═════ Information shown
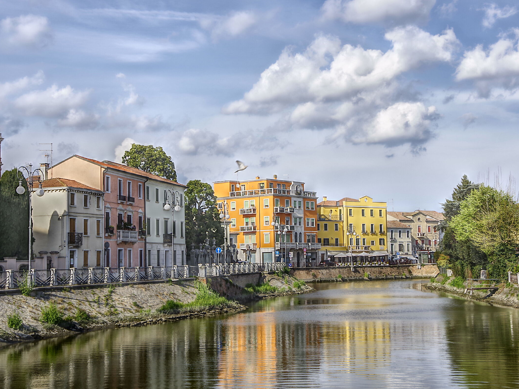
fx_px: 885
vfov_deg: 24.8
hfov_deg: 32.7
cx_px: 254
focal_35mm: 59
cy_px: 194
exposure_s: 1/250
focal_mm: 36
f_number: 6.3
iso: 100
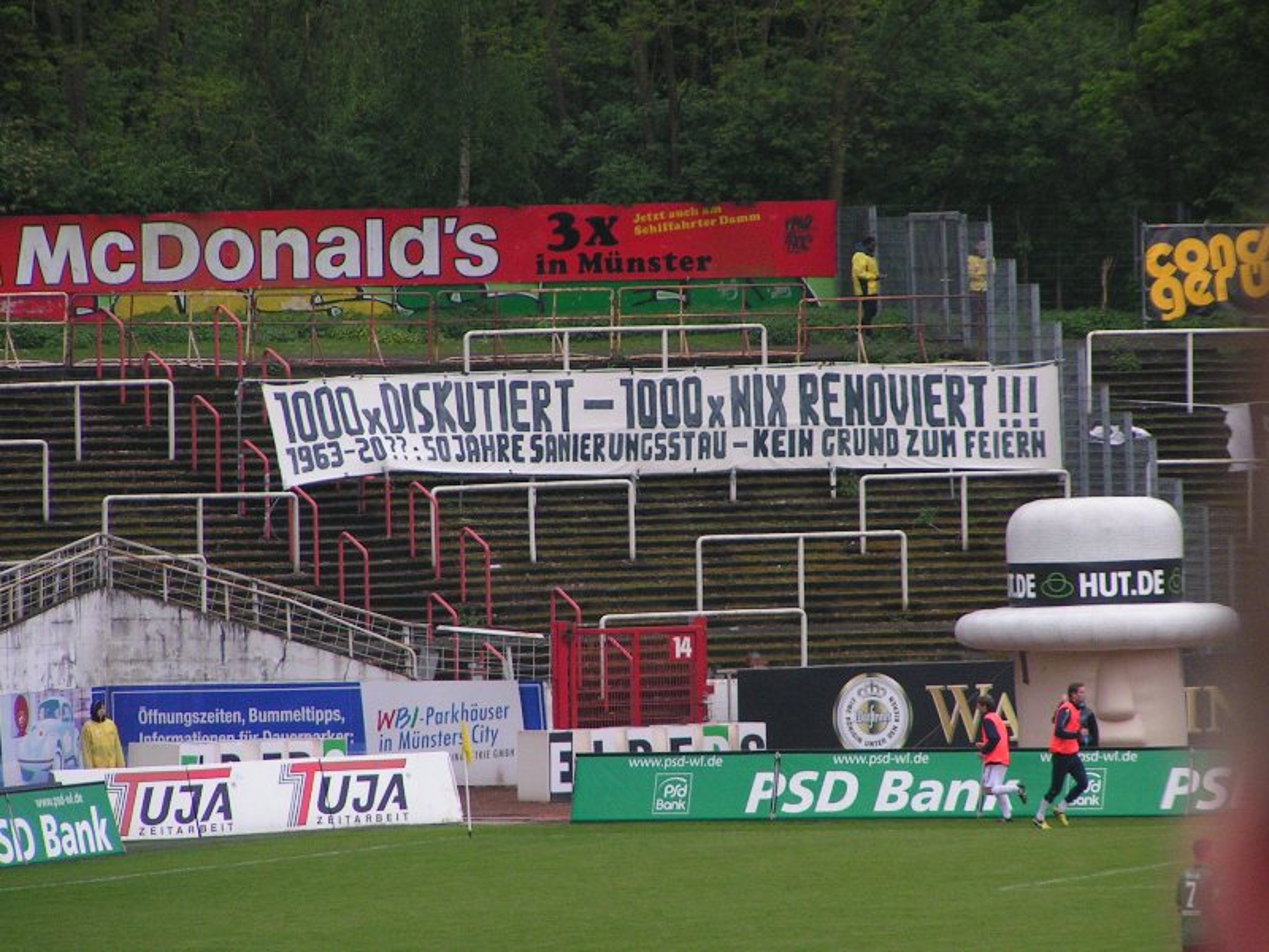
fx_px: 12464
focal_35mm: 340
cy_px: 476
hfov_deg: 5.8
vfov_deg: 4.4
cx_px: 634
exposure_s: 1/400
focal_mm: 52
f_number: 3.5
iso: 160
══════════
Exactly the lines from the one containing "fx_px: 12464" through the end of the listing should be reproduced, both ends included and nothing more.

§ Answer for this exercise:
fx_px: 12464
focal_35mm: 340
cy_px: 476
hfov_deg: 5.8
vfov_deg: 4.4
cx_px: 634
exposure_s: 1/400
focal_mm: 52
f_number: 3.5
iso: 160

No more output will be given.